---------- Supplied passage

Recipients in the Nipissing–Parry Sound district have thus far avoided the blood clotting condition linked to the Oxford-AstraZeneca COVID-19 vaccine, according to the local Health Unit.
"There have been 3,368 doses of AstraZeneca administered within our district and there have been four Adverse Events Following Immunization (AEFIs) in individuals who have received that vaccine," the North Bay Parry Sound District Health Unit tells BayToday. "None of the adverse events were Vaccine-Induced Immune Thrombotic Thrombocytopenia (VITT)."
According to the Ontario Science Table, "VITT seems to occur between 4 and 28 days post-vaccination. Symptoms that begin in this time frame should raise the clinical suspicion of VITT."
The Health Unit says it is important to note that AEFIs are not necessarily caused by the vaccine. "They are conditions that are monitored to see if they happen more commonly after immunization."
"On Tuesday, the Ministry of Health announced a pause on the rollout and administration of first doses of the AstraZeneca vaccine," said Andrea McLellan, the Health Unit's Director of COVID-19 Immunization Strategy. "At this time, we are awaiting direction from the Ministry of Health with respect to the second dose for those individuals who have already received their first dose of AstraZeneca vaccine."
Dr. David Williams, Ontario’s Chief Medical Officer of Health stated Tuesday the decision was made "out of an abundance of caution due to an observed increase in the rare blood clotting condition," associated with the AstraZeneca vaccine.
As of May 8, 651,012 doses of the AstraZeneca vaccine were administered with a rate of Vaccine-induced immune thrombotic thrombocytopenia (VITT) of 0.9 per 100,000 doses. Williams advised recent reports prior to the pause with a rate of 1.7 per 100,000 doses administered led to the decision.
AstraZeneca has been distributed in accordance with the recommendations and guidelines from Health Canada and the Ministry of Health. Select pharmacies across the province lowered the booking age for eligible people ages 40 or older in 2021, in mid-April.
Following the Ministry of Health’s guidance, the Health Unit's "strong recommendation," at the time was to "get the first COVID-19 vaccine available to you."

--------------------
---------- Stored data

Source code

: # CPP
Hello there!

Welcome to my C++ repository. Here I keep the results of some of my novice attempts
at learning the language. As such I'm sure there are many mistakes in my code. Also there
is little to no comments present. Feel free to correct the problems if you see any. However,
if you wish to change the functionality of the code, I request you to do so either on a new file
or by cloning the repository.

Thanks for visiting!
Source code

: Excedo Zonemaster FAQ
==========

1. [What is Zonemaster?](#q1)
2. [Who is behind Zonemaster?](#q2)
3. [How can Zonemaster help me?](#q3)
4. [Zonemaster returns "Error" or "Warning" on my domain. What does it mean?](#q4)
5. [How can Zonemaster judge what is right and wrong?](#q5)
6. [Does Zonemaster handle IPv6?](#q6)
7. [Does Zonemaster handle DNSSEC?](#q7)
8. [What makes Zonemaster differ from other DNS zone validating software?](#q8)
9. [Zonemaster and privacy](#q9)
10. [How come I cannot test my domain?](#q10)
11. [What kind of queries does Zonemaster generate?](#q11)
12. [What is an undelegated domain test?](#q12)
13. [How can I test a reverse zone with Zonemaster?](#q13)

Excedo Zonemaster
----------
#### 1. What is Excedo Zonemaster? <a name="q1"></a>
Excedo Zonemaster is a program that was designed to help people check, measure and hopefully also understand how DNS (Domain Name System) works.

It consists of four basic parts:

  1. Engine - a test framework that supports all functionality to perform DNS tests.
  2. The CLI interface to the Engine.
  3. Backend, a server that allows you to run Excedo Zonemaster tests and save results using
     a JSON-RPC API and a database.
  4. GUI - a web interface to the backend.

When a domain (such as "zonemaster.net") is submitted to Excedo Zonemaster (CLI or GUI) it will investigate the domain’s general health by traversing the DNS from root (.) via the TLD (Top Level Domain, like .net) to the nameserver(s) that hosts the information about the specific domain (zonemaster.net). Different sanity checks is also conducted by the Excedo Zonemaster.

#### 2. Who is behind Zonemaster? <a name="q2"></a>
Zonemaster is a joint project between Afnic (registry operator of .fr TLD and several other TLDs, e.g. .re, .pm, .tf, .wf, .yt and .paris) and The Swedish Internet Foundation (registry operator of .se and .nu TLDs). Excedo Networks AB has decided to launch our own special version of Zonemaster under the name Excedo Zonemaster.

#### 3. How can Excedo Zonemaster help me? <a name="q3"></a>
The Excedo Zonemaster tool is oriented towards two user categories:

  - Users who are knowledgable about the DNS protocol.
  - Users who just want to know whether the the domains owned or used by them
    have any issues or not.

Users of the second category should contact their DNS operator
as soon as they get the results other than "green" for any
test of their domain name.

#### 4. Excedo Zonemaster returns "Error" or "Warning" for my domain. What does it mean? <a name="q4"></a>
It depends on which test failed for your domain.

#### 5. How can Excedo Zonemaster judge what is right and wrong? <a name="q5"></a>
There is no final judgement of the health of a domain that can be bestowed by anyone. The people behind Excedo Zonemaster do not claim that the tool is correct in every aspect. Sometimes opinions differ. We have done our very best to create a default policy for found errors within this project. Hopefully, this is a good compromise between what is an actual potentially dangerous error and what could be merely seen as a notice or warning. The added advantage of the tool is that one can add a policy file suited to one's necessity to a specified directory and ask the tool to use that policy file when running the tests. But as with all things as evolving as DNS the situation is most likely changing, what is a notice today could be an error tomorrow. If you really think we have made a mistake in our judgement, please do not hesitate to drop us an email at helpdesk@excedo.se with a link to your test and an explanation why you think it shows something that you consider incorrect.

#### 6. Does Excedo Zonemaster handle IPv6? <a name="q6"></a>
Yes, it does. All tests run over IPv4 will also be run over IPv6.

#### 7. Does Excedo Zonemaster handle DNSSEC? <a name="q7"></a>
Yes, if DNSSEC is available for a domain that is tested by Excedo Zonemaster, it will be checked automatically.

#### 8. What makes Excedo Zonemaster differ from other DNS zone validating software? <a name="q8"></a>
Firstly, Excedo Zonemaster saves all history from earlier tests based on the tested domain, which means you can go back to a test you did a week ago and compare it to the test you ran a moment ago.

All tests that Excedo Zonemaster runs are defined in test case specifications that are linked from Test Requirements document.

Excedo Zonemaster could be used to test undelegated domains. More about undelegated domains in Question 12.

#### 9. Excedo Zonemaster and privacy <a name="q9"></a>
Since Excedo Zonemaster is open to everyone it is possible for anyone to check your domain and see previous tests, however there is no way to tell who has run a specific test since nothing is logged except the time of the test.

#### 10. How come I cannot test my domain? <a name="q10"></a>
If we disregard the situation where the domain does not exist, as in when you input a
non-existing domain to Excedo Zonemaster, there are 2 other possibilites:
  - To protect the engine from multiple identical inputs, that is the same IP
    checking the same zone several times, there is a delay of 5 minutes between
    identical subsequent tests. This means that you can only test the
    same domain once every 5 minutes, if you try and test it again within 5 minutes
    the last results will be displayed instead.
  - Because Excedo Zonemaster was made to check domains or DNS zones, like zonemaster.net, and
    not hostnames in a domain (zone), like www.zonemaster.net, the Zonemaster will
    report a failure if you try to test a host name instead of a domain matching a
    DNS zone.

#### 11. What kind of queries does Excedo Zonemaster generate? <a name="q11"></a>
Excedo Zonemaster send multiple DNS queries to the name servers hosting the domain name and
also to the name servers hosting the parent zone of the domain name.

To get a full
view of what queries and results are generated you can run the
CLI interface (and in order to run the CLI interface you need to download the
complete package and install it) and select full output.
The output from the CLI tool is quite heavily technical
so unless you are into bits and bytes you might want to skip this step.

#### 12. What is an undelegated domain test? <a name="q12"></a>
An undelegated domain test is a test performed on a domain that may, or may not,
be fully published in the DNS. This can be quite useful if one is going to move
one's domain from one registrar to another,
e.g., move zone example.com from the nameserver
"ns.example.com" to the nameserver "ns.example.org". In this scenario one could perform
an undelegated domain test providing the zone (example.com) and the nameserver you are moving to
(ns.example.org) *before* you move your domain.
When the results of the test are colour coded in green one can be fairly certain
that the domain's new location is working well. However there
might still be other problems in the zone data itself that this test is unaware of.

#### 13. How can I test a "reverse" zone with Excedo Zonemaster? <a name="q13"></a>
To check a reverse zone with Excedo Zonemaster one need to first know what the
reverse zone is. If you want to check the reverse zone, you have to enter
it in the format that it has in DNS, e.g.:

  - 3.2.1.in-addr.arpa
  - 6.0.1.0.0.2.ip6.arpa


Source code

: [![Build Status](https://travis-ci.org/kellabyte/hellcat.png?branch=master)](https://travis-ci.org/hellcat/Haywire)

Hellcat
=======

--------------------

What to do:
a – Name every person or organization whose words appear inside quotation marks in the article on AstraZeneca vaccine safety in the Nipissing–Parry Sound district.
b – Please extend the article on AstraZeneca vaccine safety in the Nipissing–Parry Sound district by a few sentences, starting after its last sentence.

Answers by item:
a –
- The North Bay Parry Sound District Health Unit
- The Ontario Science Table
- Andrea McLellan, the Health Unit's Director of COVID-19 Immunization Strategy
- Dr. David Williams, Ontario's Chief Medical Officer of Health

b –
On April 13, the first instance of the blood clotting condition was reported in Canada. Of 2.3 million-plus doses of AstraZeneca administered in Canada, to date, 28 suspected cases of the rare condition VITT have been identified. Four have died in cases related to VITT.
In light of concerns about side effects related to the AstraZeneca vaccine, the North Bay Parry Sound District Health Unit advised on April 20, "Although studies in Europe have indicated a risk of blood clots when receiving the AstraZeneca vaccine, the risk of serious complications linked to COVID-19 is greater than the risk associated with receiving the AstraZeneca vaccine."
On April 23, the first Ontario case was reported.
Dr. Williams noted Tuesday increased and more reliable supply of the Pfizer and Moderna mRNA vaccines and the downward trend in cases contributed to the decision to pause AstraZeneca doses. Additional details on second dose recommendations will be shared following further scientific review.
"We are also seeing early promising results of administering two doses of different vaccines and have asked the National Advisory Committee on Immunization (NACI) to provide direction on the interchangeability of COVID-19 vaccines," said Williams.
Summing up his remarks, Williams added, "Based on the much higher risks of COVID-19 infection recently observed in Ontario including hospitalization, serious illness and death, we maintain that those who received their first dose with the AstraZeneca vaccine did absolutely the right thing to prevent illness, and to protect their families, loved ones and communities."